Safety & Physics Validation Layer
What AEGIS Checks Automatically
- Input validation — FASTA file is parsed and verified before any AI processing
- Sequence ground truth — Target sequences come from UniProt, not AI generation
- Design constraints — Candidates must pass hydrophobic ratio, charge balance, and pattern checks
- Structure confidence — pLDDT must exceed 70.0; low-confidence structures are rejected
- Compactness — Radius of gyration is calculated to verify compact folding
What AEGIS Does NOT Check (Honest Limitations):
- Actual binding affinity (docking scores are estimates, not measurements)
- Toxicity or immunogenicity (requires experimental assays)
- Whether the binding site is functionally relevant to blocking viral entry
- Manufacturability or stability in biological conditions
What I learned
AI as a reasoning engine, not just a text generator. By embedding Gemini inside a constrained pipeline with validation gates, AEGIS uses AI for what it does well (pattern recognition, sequence design) while preventing what it does poorly (hallucinating scientific data).
Fault tolerance is as important as capability. The most critical bugs were not about AI capability — they were about handling edge cases: encoding errors, type mismatches, malformed outputs. Production scientific software must be robust, not just smart.
Ground truth is non-negotiable. The single biggest improvement was replacing AI-generated sequences with UniProt-verified sequences. In scientific software, the data pipeline is everything.
Computational prediction is a hypothesis, not a conclusion. Docking scores and pLDDT are tools for prioritization, not proof. The value of AEGIS is that it generates testable hypotheses fast — not that it guarantees results.
What's next for AEGIS
- Integrate AutoDock Vina for local docking (gives kcal/mol, more standard)
- Benchmark AEGIS against known published binders for SARS-CoV-2
- Add comprehensive safety screening (BLAST against human proteome, immunogenicity prediction)

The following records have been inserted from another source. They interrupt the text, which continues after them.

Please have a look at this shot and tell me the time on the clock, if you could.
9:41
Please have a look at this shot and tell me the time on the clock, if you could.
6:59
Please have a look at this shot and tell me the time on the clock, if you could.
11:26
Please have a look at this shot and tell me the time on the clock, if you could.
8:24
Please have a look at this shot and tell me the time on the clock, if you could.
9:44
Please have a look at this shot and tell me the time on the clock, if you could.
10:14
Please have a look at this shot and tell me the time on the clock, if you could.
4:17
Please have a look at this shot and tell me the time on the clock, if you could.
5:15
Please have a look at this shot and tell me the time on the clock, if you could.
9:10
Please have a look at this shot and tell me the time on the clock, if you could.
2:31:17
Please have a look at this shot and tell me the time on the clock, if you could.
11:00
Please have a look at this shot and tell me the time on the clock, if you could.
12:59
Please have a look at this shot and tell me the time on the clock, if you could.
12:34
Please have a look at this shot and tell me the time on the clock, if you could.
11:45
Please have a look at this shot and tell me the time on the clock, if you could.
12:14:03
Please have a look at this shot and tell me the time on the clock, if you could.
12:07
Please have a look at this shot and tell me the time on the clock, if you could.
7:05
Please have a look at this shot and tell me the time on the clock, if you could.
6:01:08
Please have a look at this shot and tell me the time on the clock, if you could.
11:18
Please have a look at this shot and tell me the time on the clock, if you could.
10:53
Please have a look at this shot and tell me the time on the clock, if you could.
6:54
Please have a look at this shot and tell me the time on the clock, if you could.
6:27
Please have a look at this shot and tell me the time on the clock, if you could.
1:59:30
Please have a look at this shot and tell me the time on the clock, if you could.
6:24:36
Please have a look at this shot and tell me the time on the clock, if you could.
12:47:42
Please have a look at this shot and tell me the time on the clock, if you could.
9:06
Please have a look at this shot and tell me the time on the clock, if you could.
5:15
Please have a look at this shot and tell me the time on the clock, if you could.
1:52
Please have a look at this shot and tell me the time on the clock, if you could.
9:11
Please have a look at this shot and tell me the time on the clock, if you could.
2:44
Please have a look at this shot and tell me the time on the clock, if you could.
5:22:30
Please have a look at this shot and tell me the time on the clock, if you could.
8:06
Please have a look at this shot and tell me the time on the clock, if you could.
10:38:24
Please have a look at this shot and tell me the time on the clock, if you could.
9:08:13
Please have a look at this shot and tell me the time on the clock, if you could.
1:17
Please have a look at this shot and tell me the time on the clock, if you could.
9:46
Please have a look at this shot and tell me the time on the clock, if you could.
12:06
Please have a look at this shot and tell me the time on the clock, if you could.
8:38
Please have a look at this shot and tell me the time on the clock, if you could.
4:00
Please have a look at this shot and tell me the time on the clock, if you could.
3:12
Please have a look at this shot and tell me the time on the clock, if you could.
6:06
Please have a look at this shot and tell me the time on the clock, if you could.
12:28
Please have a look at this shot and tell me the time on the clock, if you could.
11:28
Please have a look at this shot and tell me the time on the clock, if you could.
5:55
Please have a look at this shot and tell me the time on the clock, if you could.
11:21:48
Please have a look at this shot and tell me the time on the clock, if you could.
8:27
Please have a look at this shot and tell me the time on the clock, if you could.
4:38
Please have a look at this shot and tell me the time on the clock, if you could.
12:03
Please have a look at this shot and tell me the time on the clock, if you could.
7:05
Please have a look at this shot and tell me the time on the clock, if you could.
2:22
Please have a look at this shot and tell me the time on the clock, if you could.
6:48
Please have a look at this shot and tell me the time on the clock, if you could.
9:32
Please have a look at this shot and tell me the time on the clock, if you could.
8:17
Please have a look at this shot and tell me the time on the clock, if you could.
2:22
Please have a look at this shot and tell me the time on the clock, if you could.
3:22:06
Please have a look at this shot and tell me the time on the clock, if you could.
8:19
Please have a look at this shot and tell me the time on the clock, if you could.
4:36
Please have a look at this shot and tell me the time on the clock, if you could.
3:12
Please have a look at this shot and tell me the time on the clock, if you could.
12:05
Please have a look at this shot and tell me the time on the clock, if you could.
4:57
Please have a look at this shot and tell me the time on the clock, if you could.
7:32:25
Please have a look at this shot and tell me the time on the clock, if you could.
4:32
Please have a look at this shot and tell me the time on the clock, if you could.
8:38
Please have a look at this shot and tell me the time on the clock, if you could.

- Expand to other viral targets (Zika, Influenza, Ebola)
- Wet-lab validation: synthesize top candidates and measure binding experimentally
- Write methodology paper for bioRxiv
- Cloud deployment for researchers worldwide
- Expand to bacterial pathogens and oncology targets
- Integrate molecular dynamics simulation for stability prediction
Final Thought
" AEGIS is not a cure generator. It is a decision-compression engine. AEGIS does not replace scientists. It amplifies them. "
By shrinking the time between genome sequencing and scientifically credible, structurally validated hypotheses, AEGIS allows biology to begin sooner — when time matters most. The future of medicine is not AI replacing scientists. It is AI amplifying them.